- [PROBLEM DESCRIPTION] The following data is to be repeated exactly, its pictures excluded.

- [AVAILABLE DATA]
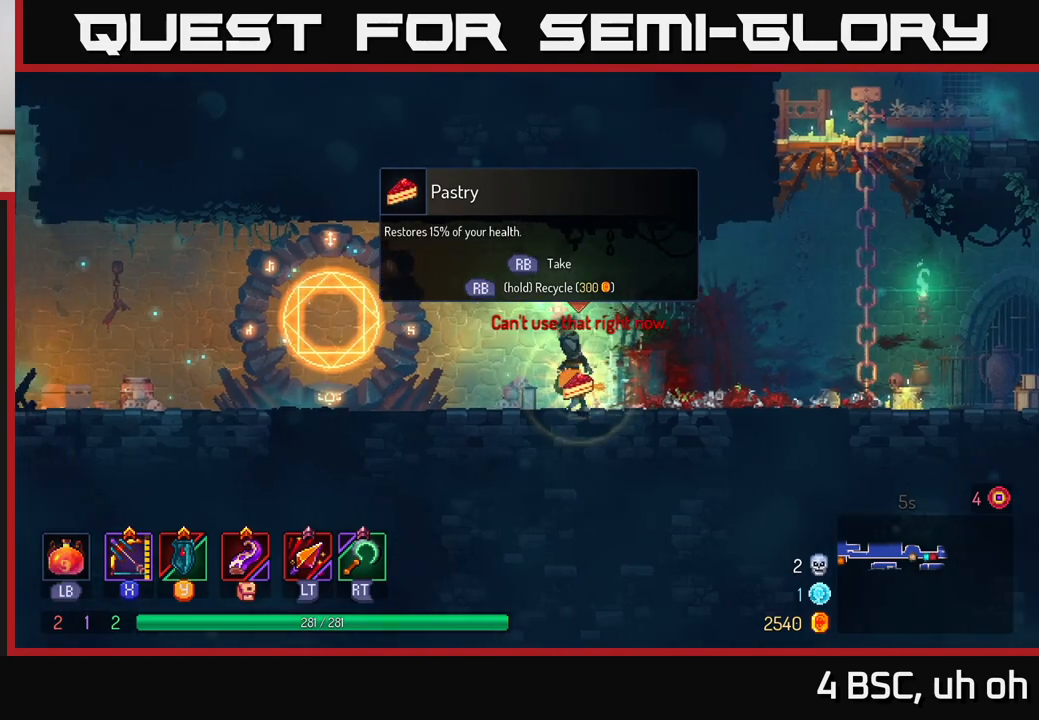
{"buttons": ["R1"], "left_stick": "center", "right_stick": "center", "events": []}
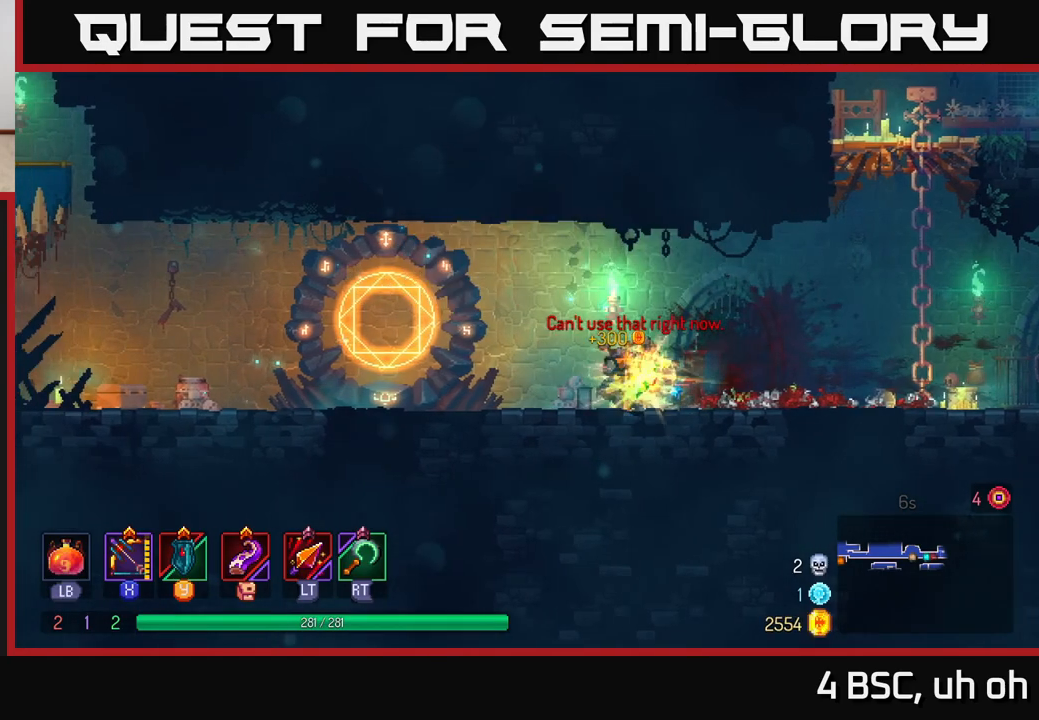
{"buttons": [], "left_stick": "right", "right_stick": "center", "events": [[217, "left_stick", "right"], [250, "R1", "up"], [350, "B", "down"], [467, "B", "up"]]}
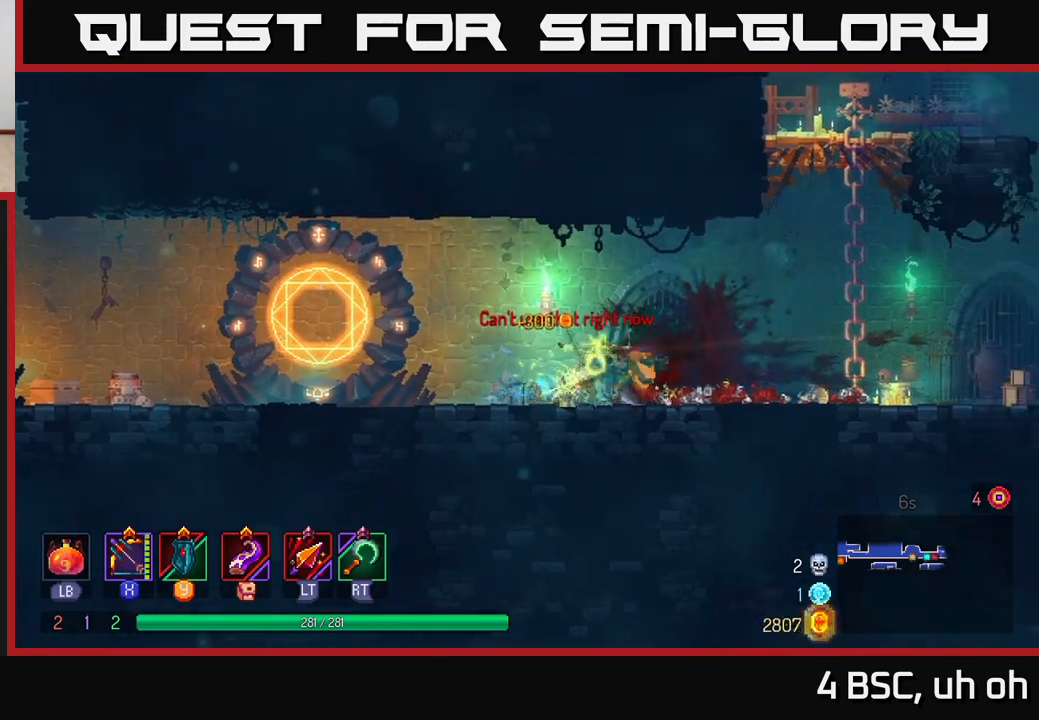
{"buttons": [], "left_stick": "up-right", "right_stick": "center", "events": [[200, "A", "down"], [350, "left_stick", "up-right"], [417, "A", "up"]]}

- [ANSWER TO THIS PROBLEM]
{"buttons": ["R1"], "left_stick": "center", "right_stick": "center", "events": []}
{"buttons": [], "left_stick": "right", "right_stick": "center", "events": [[217, "left_stick", "right"], [250, "R1", "up"], [350, "B", "down"], [467, "B", "up"]]}
{"buttons": [], "left_stick": "up-right", "right_stick": "center", "events": [[200, "A", "down"], [350, "left_stick", "up-right"], [417, "A", "up"]]}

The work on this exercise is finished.